As important as vitamin D is, however, Dr. Rath’s Cellular Medicine research has demonstrated that, for the most effective control of atrial fibrillation, a multi-nutrient approach is needed.
In addition to following his Basic Cellular Health Recommendations, Dr. Rath recommends that patients suffering from atrial fibrillation should take the following micronutrients in higher dosages:
|VITAMIN C – A vitally important nutrient, vitamin C supplies energy for the metabolism of each cell. It also supplies the bioenergy carrier molecules of the vitamin B group with lifesaving cellular energy.|
|VITAMINS B1, B2, B3, B5, B6, B12 AND BIOTIN – The B vitamins are bioenergy carriers of cellular metabolism, particularly for the heart muscle cells that generate and conduct the electrical impulses required for a normal heartbeat.|
|COENZYME Q10 – Also known as ubiquinone, this nutrient is the most important element in the ‘respiratory chain’ of each cell. It plays a vital role in the energy metabolism of heart muscle cells.|
|CARNITINE – Another important nutrient, carnitine contributes to the efficient utilization of cellular bioenergy in the ‘power plants’ (mitochondria) of heart muscle cells.|
|MAGNESIUM AND CALCIUM – Together with potassium, the minerals magnesium and calcium are required for the optimum conduction of electrical impulses during the heartbeat cycle.|
Demonstrating the effectiveness of the Cellular Medicine approach, researchers at the Dr.

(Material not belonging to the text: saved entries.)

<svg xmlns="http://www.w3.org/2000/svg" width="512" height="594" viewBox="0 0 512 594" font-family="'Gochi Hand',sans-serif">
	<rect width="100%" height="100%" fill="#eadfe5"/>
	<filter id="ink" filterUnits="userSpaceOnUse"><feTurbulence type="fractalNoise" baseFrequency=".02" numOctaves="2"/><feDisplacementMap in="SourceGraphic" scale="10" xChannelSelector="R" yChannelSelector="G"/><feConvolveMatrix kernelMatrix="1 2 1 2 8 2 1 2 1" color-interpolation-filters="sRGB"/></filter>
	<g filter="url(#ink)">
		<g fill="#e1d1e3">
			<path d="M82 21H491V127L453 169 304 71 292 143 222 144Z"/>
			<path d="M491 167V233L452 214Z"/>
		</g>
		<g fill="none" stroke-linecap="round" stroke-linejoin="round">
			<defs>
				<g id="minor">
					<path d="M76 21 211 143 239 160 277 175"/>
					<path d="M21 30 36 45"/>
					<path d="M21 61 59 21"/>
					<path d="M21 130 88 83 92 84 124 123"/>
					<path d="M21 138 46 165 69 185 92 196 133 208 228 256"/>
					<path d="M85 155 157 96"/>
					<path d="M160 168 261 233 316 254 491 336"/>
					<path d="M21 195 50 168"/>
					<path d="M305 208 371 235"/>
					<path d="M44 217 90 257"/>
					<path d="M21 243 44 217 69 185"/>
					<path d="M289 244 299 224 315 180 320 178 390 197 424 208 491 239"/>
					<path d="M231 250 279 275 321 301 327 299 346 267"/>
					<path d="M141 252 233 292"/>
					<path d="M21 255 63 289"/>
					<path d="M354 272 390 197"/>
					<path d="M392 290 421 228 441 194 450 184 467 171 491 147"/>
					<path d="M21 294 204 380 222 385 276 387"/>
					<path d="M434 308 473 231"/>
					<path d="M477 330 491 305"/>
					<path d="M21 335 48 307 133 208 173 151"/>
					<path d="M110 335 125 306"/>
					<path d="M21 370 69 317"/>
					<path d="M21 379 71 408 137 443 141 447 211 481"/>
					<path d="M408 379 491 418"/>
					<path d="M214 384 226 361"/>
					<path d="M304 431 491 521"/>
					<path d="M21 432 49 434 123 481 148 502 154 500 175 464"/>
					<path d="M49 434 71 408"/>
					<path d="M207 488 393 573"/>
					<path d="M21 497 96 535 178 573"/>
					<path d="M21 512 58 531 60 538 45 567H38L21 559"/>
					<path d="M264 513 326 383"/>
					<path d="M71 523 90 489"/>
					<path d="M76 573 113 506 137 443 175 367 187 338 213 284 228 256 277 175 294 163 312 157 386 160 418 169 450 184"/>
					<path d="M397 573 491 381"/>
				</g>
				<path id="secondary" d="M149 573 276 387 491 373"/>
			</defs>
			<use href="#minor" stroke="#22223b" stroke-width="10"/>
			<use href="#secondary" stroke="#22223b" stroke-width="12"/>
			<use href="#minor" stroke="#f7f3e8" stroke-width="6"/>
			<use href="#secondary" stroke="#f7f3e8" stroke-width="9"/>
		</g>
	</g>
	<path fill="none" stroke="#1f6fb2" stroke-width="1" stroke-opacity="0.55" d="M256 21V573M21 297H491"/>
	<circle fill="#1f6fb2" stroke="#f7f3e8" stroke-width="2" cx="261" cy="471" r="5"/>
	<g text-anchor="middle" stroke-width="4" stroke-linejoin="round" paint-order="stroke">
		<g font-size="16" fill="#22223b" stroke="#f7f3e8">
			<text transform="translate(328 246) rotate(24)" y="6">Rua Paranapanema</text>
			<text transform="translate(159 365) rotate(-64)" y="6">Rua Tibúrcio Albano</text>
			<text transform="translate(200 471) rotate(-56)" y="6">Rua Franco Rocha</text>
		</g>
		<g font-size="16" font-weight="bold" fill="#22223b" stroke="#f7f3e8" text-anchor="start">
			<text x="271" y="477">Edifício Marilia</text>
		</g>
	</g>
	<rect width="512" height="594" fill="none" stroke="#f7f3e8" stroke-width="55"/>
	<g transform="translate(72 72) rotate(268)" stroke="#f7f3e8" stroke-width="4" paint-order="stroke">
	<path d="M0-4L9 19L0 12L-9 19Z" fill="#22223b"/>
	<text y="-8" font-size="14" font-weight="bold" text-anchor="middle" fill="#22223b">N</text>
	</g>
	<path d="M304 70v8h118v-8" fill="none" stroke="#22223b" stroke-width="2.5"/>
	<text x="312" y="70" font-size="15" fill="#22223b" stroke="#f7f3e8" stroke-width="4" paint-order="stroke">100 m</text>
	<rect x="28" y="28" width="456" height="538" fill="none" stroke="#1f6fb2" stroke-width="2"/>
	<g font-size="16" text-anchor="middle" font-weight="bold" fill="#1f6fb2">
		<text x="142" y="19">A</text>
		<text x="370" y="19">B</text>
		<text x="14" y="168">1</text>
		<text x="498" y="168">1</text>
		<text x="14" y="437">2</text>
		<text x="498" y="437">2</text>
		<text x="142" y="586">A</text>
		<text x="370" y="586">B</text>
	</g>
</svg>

Rath Research Institute have evaluated its clinical benefits in a double-blind placebo controlled clinical trial involving 131 patients diagnosed with atrial fibrillation.
To carry out the trial, patients across 35 health centers were divided into two groups. One group was given the micronutrient program, while the other received an identical looking placebo pill containing inactive ingredients.
The researchers observed that, among patients taking the micronutrient program, the number experiencing frequent episodes of atrial fibrillation decreased significantly the longer they took the micronutrients. By the end of the 6-month trial only 27 percent of them reported they were still experiencing frequent episodes. Moreover, after just 3 months 22.7 percent of patients taking the micronutrients reported experiencing no episodes at all. By the end of the trial this number had almost doubled to 43 percent.
Overall, the researchers found that following the micronutrient program for the entire 6-month period of the trial decreased the frequency of episodes of atrial fibrillation in patients by an average of 30 percent. Most importantly, these results were achieved without patients suffering any side effects.
Given the ineffectiveness and dangerous side effects of pharmaceutical drugs used to treat atrial fibrillation, the time has surely come for micronutrient-based therapies to take center stage. Not only is a major revision in conventional medicine’s approach to this global health problem long overdue, the lives of millions of patients worldwide are depending on it.